Близилось Вербное воскресенье, но впервые у царя Алексея Михайловича не было в сердце праздника. Он позвал к себе Бориса Ивановича Морозова и горько жаловался на Никона:
– Вчера святейший так дверью хлопнул, чуть петли не оторвались. Хочет в Думе сидеть. Самозванцем меня попрекал. У самозванца-де в Думе не один патриарх, но все митрополиты, все епископы дела слушали… Страх было сказать против его-то хотения.
– Не сказал?
– Сказал! Брякнул: не бывать по-твоему. А сам дрожу – испепелит меня глазищами.
Борис Иванович взял государя за руку, погладил по руке.
– Ведь не ты, государь, против, чтоб Никон в Думе сидел. Это мы против – бояре, окольничии, думные дьяки. Ныне Дума – думает, а с Никоном думать станет недосуг. Не думанье будет, а деланье… Сегодня сделал, завтра охнул.
– Я сам того боялся. Ладно. Обошлось. Не заругался. Я брякнул: не бывать этому, и скорее разговор вбок. Ослю, говорю, нынче будет водить Борис Иванович Морозов. А он губы поджал, но поклонился: «Борис Иванович народу в радость». Не воспротивился. А ведь мог бы! Упрямый, как… Господи, не дай согрешить! Великий пастырь! Воистину великий, но уж больно тяжело с ним. Опять денег просил. То на Иверский монастырь ему дай, теперь на Воскресенский, в Новом Иерусалиме. Известный строитель. Из денег монастыри ставит, стены из серебра, крыши из золота. Ладно бы мир на дворе, а то ведь кругом война, всюду неладно… А он ни с чем не согласен и что ни скажет – моему слову поперек. Семен Лукьянович его Богом просил, чтоб послал в Киев владыку нашего, московского. Слушать не хочет – пусть митрополитом тот будет, кого малоросское духовенство выберет… А я уже попался с такими-то советами.
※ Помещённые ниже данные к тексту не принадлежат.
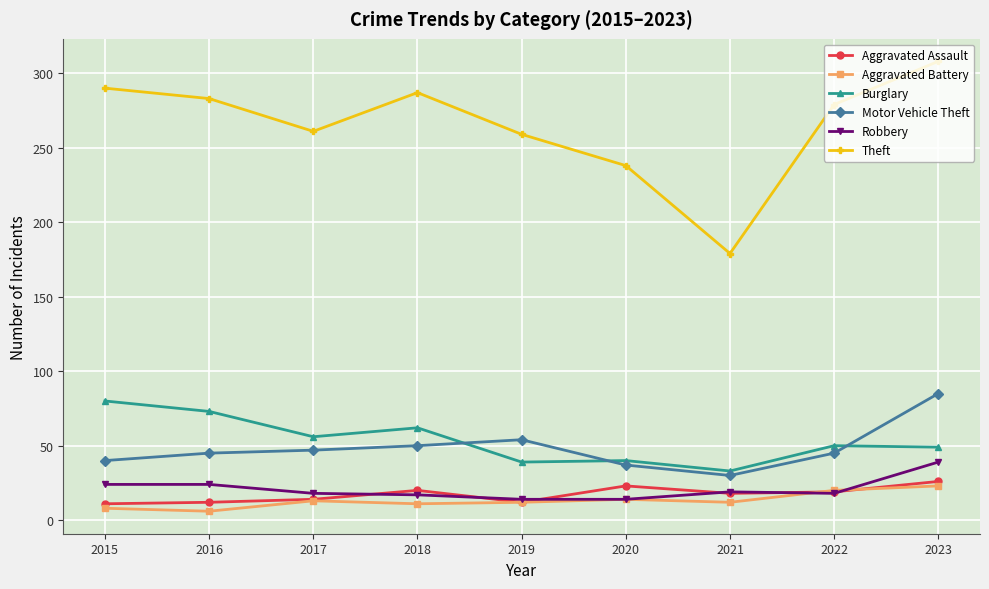

What is the value of the Aggravated Assault point at the 2nd from the left?

12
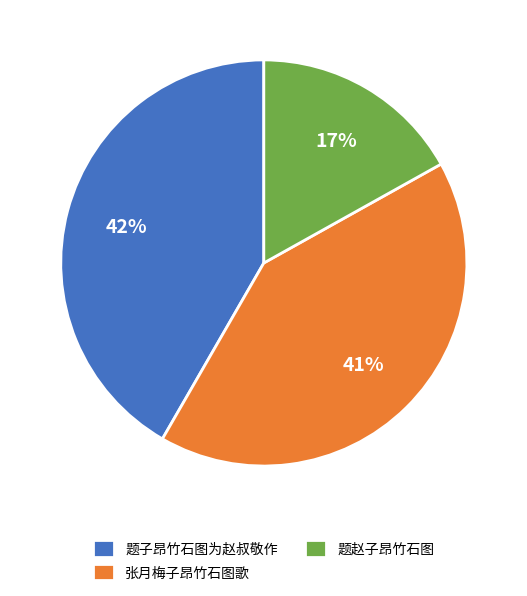

Which has a higher value, 题赵子昂竹石图 or 张月梅子昂竹石图歌?

张月梅子昂竹石图歌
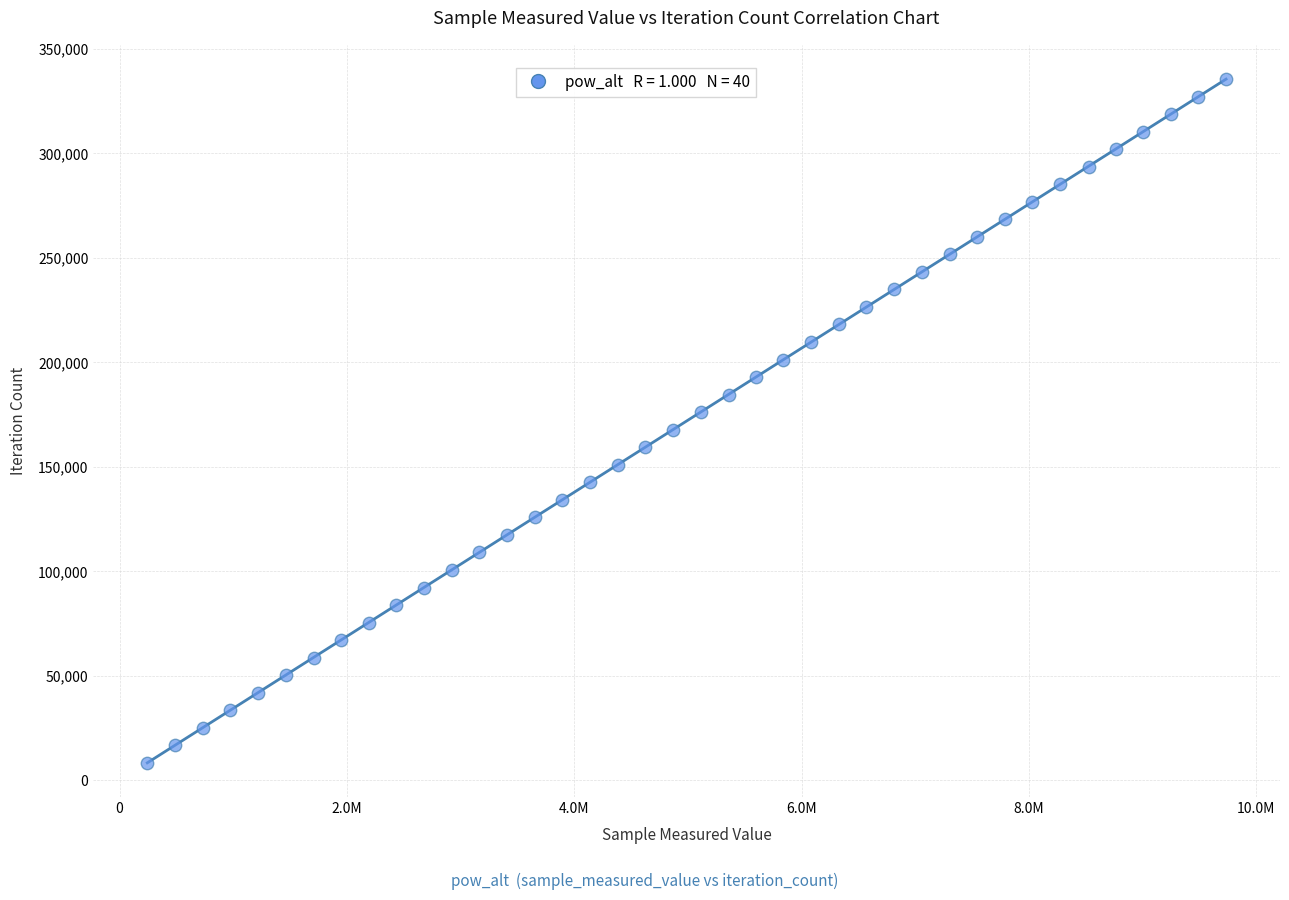

What is the range of X values (max minus min)?

9490221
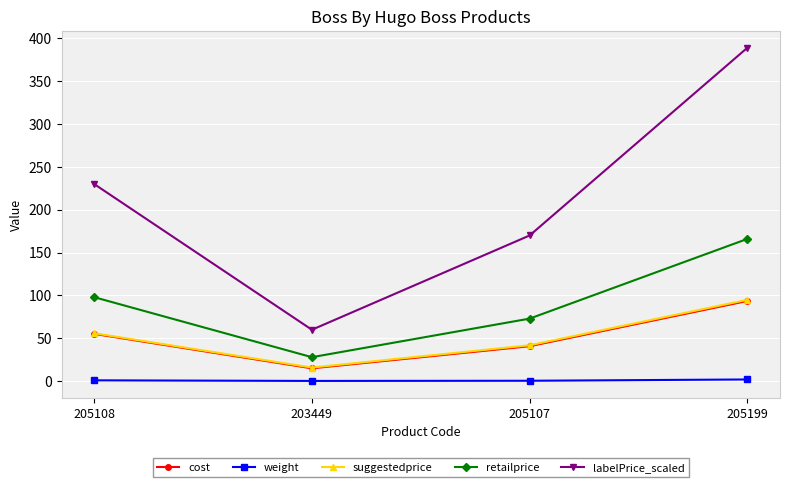

What is the value of the suggestedprice point at the 2nd from the left?

15.9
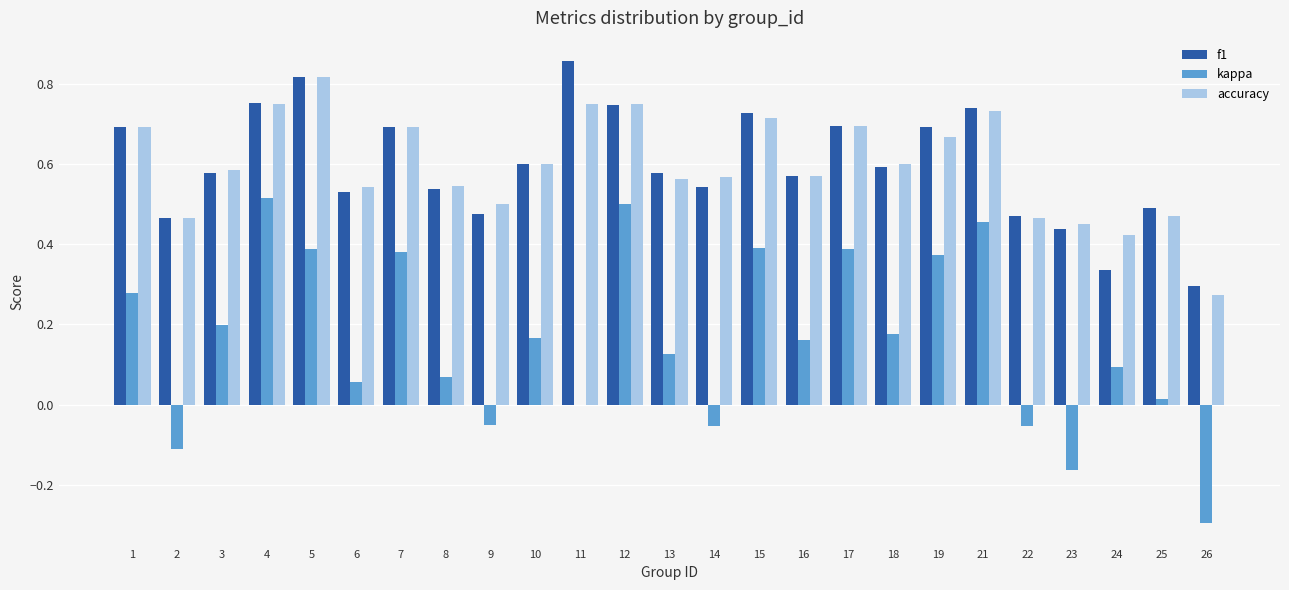

Count the number of data series in this chart.

3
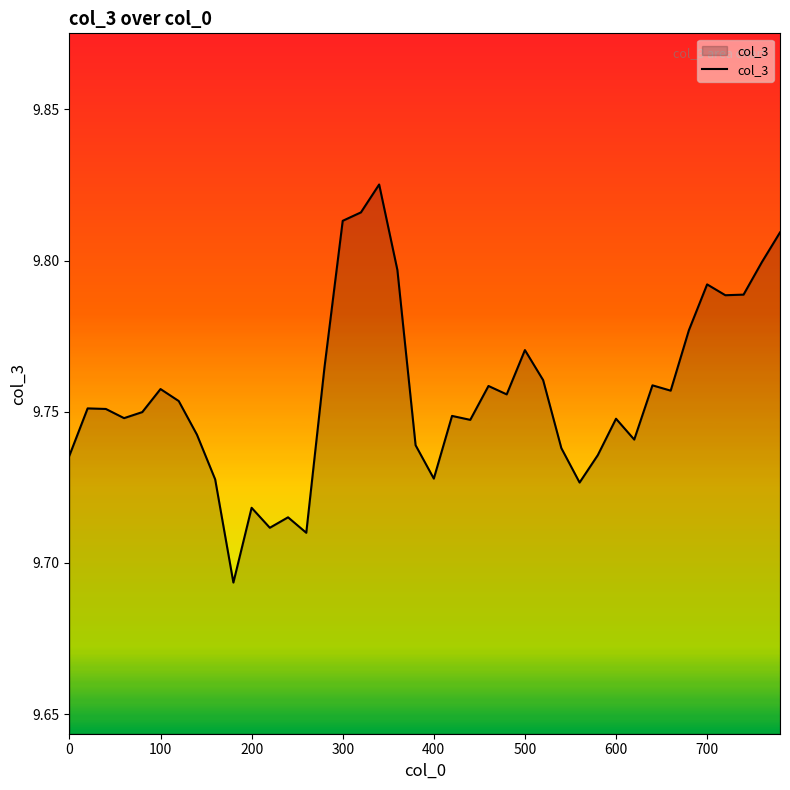

The value at 300 is 5.2. True or false?

False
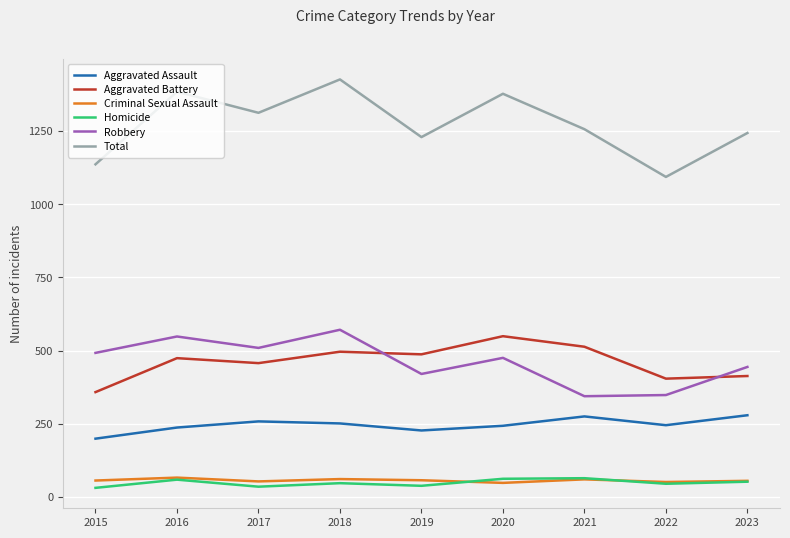

Is it true that Aggravated Battery equals 487 at 2019?

True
Богдан Матвеевич Хитрово поехал в Переяславль, и до того его Выговский обласкал, озолотил, что стал глух на оба уха и слеп на оба глаза. Ему и Пушкарь говорил, и Барабаш, из духовных сам Дионисий Балабан – так нет, отдал булаву Выговскому без рады. Выходит, царь-то Московский сам себе враг. Со всех сторон крик стоит: новый гетман – изменник, а мы своих слуг и радетелей от себя метлой, а гонителю наших доброхотов – милости, деньги, власть.
– Хитрово – Хитрым зовут, но Выговский Хитрово хитрее. Он и мне писал, испугался, что запорожцы к твоему величеству придут, расскажут о его кознях. Писал, как свой своему: «Изволь перед царским величеством ходатаем за нас быть, чтоб великий государь своевольникам не верил, чтоб, как приедут, тотчас покарал их, ибо о царской службе не думают, жен, детей, пожитков и доходов не имеют, на чужое добро дерзают, чтоб было на что пить да зернью играть».
– Никона Хмельницкий тоже задаривал, но Выговский платит ему больше, чем мы ему платили.
– Не поклеп ли это, государь?
– Какое там поклеп! – Алексей Михайлович засмеялся. – Умники малороссы давно меня за простака держат… Вся их старшина изолгалась, одни запорожцы правду привезли: народ желает, чтоб в городах были московские воеводы. Потому и желает, что своя старшина три шкуры с него дерет: дай гетману, полковнику, сотнику… Стало много хуже, чем при поляках. Новые власти землю, угодья, питейные дома, винокурни опять евреям в аренду отдают. Как при поляках было.